The human body can become a 'living battery' thanks to 6G technology
In the future, wearable devices could harness energy directly from the human body, using signals from 6G mobile networks, creating a continuous source of energy.
Researchers at the University of Massachusetts Amherst (USA) have discovered a remarkable invention related to the use of radio frequency (RF) energy emitted from visible light communication (VLC) in 6G technology.
They believe that if this radio frequency is applied in data transmission of 6G networks, the energy generated from the transmission process can be efficiently collected using small, low-cost copper coils.
These coils can convert RF energy into electricity and transmit it through the human body to power other devices, creating a convenient and efficient wireless power system.

6G technology, a breakthrough in mobile communications, is currently being researched and developed, and is expected to be widely deployed before the end of this decade.
At the core of this mechanism lies VLC technology, a method of transmitting data extremely quickly through visible light rays emitted from light sources such as LEDs. VLC is considered one of the potential technologies for transmitting signals in future 6G networks.
However, in addition to visible light, LEDs also emit RF signals in a side channel as leakage energy, which has not been fully exploited before. Researchers have found that this RF energy can be efficiently collected using small copper coils, a simple yet effective method.
They also found that the efficiency of recycling energy from RF signals would be significantly improved when these copper coils were in contact with human skin, creating an energy source that could be used to power wearable devices or other applications in the 6G ecosystem.
According to research, skin contact can increase energy collection efficiency by up to 10 times compared to using a coil alone. The human body has been shown to be a superior amplifier of leaked radio energy, performing much more efficiently than other materials such as wood, plastic, cardboard or steel, optimizing the energy collection process.
Based on these findings, the researchers developed the “Bracelet+,” a simple copper coil that can be worn as an energy harvesting device on the wrist. Its flexible design also allows it to be adapted to become a necklace, anklet, belt, or ring.
However, scientists found that this bracelet is not only effective in collecting energy but also convenient to wear, providing the perfect combination of function and aesthetics.
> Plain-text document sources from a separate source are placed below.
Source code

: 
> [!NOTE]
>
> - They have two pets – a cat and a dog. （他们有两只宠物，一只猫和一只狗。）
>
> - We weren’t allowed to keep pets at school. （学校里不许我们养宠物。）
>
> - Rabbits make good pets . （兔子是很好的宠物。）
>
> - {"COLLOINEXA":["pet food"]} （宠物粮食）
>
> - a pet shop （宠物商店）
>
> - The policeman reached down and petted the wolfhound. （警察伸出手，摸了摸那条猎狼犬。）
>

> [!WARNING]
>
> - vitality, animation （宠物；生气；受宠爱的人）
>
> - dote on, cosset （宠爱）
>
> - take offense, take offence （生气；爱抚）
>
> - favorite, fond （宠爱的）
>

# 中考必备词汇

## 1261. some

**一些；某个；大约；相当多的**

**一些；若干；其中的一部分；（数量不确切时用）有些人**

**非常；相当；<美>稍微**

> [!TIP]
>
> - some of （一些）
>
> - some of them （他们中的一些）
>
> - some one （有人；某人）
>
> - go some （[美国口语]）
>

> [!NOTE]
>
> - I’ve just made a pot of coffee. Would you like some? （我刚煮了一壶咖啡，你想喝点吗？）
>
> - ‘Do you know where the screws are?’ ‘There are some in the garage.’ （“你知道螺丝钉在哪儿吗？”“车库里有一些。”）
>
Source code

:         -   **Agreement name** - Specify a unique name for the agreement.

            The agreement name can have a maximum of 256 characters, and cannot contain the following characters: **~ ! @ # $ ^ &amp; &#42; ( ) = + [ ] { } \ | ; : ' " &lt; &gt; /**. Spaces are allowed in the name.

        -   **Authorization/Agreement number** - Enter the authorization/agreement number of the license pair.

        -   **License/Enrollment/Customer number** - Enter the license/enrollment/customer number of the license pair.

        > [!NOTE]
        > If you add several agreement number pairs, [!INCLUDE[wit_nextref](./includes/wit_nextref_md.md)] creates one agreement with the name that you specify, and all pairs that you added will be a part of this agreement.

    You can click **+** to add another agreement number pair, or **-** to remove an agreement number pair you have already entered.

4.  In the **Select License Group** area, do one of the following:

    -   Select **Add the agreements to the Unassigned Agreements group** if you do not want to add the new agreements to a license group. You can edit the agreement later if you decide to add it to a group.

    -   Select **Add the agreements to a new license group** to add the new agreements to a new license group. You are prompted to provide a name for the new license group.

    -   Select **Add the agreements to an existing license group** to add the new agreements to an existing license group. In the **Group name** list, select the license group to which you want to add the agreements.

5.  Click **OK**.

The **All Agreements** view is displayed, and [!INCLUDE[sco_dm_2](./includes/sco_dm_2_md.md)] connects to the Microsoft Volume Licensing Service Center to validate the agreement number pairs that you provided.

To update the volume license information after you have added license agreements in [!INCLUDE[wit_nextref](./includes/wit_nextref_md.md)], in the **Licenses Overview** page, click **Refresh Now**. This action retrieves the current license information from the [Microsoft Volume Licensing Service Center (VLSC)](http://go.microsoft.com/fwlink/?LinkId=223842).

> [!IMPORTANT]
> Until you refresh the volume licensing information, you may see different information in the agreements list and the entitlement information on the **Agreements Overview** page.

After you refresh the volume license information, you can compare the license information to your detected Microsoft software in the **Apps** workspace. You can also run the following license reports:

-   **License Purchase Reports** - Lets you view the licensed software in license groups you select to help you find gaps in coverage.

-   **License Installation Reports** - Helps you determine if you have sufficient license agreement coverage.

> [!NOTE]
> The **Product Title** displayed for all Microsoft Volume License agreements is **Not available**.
“This design is very cheap, costing less than 50 cents (about $0.50),” the study authors said in a statement. “However, Bracelet+ can provide microwatt-level power, which is sufficient to power sensors such as on-body health monitors, which require little power due to low sampling rates and long sleep times.”
This technology could solve the problem of limited battery life on wearable devices. Even high-end smartwatches like the Apple Watch, while popular, often need to be charged daily, which can be a frustrating experience unless charging becomes part of your daily routine.
Furthermore, as devices like smart rings become more popular, the need to recharge batteries becomes more urgent than ever, creating a major challenge to the convenience and sustainability of these devices.
So the energy harvesting technology that Bracelet+ supports could evolve into an on-the-spot charging solution for next-generation wearables, as long as those devices are capable of harvesting energy from the bracelet.
Of course, this depends on the deployment of 6G networks using VLC, a technology that is still in its infancy and is a long way from being widely deployed, let alone integrated into consumer or industrial devices.
“Ultimately,” Jie Xiong, lead author of the study and professor of computer and information science at UMass Amherst, shared in a statement, “we hope to be able to harvest energy from any waste source to power future technologies.”
"We want to be able to harvest waste energy from any source to power future technology," study lead author Jie Xiong, professor of information and computer science at the University of Massachusetts Amherst, said in a statement.